Premesso che tanto il decreto di archiviazione quanto le sentenze tributarie non definitive invocati dalla ricorrente non esplicano efficacia vincolante ai fini dell’accertamento dei fatti rilevanti per il giudizio, il vizio di motivazione nel caso di specie non sussiste, dovendosi ritenere, sulla base dei dati ed elementi forniti dalla ricorrente, congrua ed esauriente l’argomentazione svolta sul punto dalla Commissione regionale, secondo cui l’esame di tali documenti non è in grado di supplire alla mancanza di elementi probatori comprovanti la sussistenza dei fatti dedotti dalla ricorrente. Il ricorso, anche su questo punto, difetta invero del requisito di autosufficienza, omettendo di indicare i fatti accertati dai diversi giudici che, pur non avendo efficacia vincolante, apparivano comunque suscettibili di valutazione da parte del giudice a qua. La ricorrente si limita infatti a riprodurre soltanto la richiesta di archiviazione del P.M. non anche il decreto di archiviazione del g.i.p., che si ignora se, nelle argomentazioni, sia in tutto o solo in parte adesivo ovvero basato su una diversa motivazione, nonchè il mero decisum delle sentenze tributarie n. 199/26/02 e 200/26/02, senza nemmeno allegare i fatti che sarebbero stati positivamente accertati in tali provvedimenti in grado di dimostrare la fondatezza della propria tesi difensiva. In tale contesto, non si vede quale obbligo di valutazione e quindi di conseguente motivazione ricadesse sul giudice di appello, il quale correttamente si è limitato a rilevare l’impossibilità di poter fondare il proprio convincimento esclusivamente su tali provvedimenti. Il quarto motivo di ricorso denunzia violazione e/o falsa applicazione di legge in riferimento all’art. 91 cod. proc. civ., assumendo che a seguito della cassazione della sentenza impugnata dovrà essere rivista anche la pronuncia del giudice di appello di compensazione delle spese di lite, al cui pagamento dovrà essere condannata la controparte.
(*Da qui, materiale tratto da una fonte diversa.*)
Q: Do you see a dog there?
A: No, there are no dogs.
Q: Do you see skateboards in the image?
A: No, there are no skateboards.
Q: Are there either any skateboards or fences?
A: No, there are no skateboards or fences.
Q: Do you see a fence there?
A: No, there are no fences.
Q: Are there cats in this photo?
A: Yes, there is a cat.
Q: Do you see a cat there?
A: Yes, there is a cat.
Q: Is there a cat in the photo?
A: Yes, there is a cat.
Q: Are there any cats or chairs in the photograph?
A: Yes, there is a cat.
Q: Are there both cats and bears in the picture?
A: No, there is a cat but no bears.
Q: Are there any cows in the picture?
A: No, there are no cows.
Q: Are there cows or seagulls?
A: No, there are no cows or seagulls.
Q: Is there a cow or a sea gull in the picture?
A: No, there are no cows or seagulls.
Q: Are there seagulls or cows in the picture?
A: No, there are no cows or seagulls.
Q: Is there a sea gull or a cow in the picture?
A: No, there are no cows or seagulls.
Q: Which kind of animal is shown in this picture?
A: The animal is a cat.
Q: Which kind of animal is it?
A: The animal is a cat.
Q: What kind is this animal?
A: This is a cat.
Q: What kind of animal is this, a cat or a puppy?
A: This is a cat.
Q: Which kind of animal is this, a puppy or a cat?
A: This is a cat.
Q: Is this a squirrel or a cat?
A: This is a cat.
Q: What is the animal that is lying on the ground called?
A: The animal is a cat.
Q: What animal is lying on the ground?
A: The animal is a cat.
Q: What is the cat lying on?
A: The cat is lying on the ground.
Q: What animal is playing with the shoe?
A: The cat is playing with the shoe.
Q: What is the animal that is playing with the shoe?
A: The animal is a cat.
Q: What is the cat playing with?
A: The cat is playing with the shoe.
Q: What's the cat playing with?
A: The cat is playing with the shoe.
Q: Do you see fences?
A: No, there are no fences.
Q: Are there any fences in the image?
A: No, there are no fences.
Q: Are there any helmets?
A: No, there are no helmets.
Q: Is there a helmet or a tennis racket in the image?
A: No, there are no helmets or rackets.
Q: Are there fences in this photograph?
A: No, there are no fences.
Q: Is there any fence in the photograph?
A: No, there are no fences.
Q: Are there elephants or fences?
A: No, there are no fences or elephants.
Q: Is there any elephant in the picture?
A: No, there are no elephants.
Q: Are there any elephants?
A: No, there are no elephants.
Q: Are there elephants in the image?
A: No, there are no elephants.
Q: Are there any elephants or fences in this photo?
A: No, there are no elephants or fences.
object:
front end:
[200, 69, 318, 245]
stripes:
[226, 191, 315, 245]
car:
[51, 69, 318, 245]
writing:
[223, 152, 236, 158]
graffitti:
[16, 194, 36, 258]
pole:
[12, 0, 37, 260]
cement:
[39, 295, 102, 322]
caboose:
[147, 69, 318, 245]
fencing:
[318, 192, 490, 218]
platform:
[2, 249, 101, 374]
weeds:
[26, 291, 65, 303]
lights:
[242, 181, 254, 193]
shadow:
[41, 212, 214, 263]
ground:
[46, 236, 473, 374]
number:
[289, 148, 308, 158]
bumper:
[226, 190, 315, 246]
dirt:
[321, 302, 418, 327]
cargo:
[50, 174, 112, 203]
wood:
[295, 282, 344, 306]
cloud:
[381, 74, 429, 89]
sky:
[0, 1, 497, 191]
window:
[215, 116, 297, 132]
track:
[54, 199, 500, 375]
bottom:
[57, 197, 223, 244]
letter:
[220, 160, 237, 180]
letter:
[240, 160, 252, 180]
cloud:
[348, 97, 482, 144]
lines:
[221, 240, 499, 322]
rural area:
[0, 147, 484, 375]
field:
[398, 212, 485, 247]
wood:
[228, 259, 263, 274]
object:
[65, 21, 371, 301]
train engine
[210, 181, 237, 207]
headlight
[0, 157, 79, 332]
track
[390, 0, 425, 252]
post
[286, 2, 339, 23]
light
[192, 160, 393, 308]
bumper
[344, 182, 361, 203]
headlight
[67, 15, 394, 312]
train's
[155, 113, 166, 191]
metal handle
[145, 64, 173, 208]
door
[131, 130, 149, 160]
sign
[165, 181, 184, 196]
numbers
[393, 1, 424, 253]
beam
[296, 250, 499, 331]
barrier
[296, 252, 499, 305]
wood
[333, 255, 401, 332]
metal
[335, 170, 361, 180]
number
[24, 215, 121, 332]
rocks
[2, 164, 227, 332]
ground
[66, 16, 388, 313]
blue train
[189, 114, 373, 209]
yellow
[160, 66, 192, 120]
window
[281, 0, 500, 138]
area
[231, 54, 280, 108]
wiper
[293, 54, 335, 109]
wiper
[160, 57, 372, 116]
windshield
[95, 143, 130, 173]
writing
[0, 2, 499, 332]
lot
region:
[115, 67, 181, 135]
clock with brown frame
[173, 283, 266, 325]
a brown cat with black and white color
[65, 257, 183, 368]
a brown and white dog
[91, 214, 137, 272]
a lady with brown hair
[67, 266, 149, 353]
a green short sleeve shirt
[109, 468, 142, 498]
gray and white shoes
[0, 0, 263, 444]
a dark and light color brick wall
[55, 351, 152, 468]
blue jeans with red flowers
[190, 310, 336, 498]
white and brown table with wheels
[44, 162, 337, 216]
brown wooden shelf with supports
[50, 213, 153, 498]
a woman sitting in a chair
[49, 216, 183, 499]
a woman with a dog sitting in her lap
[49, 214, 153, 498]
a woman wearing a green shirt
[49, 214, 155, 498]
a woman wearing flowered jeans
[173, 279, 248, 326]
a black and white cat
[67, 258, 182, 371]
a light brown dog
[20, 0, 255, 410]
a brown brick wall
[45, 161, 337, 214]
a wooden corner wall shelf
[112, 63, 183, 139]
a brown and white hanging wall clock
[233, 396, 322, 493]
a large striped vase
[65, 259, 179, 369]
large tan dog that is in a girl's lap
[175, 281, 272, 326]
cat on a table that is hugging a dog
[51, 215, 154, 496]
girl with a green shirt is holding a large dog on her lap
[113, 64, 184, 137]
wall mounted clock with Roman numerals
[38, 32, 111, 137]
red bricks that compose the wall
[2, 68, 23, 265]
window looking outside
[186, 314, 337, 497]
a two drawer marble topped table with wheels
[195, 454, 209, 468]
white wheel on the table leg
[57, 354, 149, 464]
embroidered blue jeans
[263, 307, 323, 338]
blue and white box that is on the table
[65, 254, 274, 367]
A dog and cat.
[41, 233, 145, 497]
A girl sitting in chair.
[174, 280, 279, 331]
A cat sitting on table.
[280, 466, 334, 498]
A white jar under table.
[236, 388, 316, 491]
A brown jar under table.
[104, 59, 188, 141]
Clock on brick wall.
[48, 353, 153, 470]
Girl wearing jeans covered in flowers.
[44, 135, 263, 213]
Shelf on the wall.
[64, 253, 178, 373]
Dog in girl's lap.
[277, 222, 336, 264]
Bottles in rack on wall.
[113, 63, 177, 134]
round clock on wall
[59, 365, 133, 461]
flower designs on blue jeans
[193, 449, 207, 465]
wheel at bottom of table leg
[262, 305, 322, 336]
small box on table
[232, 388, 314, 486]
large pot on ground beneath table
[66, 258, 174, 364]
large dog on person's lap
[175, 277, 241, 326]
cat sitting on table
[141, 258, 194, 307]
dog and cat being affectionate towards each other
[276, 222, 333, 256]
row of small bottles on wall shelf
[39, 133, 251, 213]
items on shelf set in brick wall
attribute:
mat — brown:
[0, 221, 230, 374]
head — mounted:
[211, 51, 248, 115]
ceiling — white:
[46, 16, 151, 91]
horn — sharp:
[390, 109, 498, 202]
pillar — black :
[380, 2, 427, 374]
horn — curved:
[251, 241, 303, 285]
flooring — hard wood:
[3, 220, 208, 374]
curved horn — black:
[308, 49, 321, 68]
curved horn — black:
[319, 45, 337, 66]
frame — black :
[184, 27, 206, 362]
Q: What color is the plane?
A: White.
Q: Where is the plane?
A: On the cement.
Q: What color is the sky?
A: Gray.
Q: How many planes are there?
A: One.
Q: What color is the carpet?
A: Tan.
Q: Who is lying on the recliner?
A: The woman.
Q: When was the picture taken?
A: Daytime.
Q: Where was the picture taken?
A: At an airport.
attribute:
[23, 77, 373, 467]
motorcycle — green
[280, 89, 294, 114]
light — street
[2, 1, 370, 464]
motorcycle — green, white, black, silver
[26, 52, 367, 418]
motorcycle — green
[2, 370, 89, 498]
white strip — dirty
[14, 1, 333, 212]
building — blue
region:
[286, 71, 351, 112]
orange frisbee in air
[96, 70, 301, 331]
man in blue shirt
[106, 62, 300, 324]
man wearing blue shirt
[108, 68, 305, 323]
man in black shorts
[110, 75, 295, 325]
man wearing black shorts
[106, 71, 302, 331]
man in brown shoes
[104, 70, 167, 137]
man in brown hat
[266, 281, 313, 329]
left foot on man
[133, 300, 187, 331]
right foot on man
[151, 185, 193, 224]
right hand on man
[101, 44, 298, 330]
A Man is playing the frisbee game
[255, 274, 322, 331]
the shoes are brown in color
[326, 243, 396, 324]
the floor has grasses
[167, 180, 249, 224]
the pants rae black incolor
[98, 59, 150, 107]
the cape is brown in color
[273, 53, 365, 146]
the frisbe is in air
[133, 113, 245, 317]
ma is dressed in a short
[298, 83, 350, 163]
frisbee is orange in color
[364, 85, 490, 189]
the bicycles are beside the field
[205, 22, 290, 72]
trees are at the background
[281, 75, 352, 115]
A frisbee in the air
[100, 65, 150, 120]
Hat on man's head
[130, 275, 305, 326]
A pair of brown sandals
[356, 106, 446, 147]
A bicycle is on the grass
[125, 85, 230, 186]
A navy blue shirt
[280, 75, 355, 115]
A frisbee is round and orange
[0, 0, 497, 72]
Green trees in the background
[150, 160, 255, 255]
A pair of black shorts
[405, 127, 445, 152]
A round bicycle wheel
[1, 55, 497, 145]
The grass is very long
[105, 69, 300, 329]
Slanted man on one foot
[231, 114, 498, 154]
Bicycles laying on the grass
Il motivo è manifestamente inammissibile, in quanto esso non sviluppa alcuna censura nei confronti della statuizione delle spese della sentenza impugnata, ma si limita a chiedere la condanna dell’Amministrazione al pagamento delle stesse, richiesta che è meramente accessoria a quella principale di cassazione avanzata con il ricorso e che, pertanto, non necessita di essere formulata mediante specifico motivo.

In conclusione, il ricorso è respinto.

Le spese di giudizio, liquidate in dispositivo, seguono la soccombenza.

P.Q.M.

Respinge il ricorso e condanna la società ricorrente al pagamento delle spese di giudizio, che liquida complessivamente in Euro 10.200, di cui Euro 10.000 per onorari, oltre accessori di legge.

Così deciso in Roma, il 18 gennaio 2010.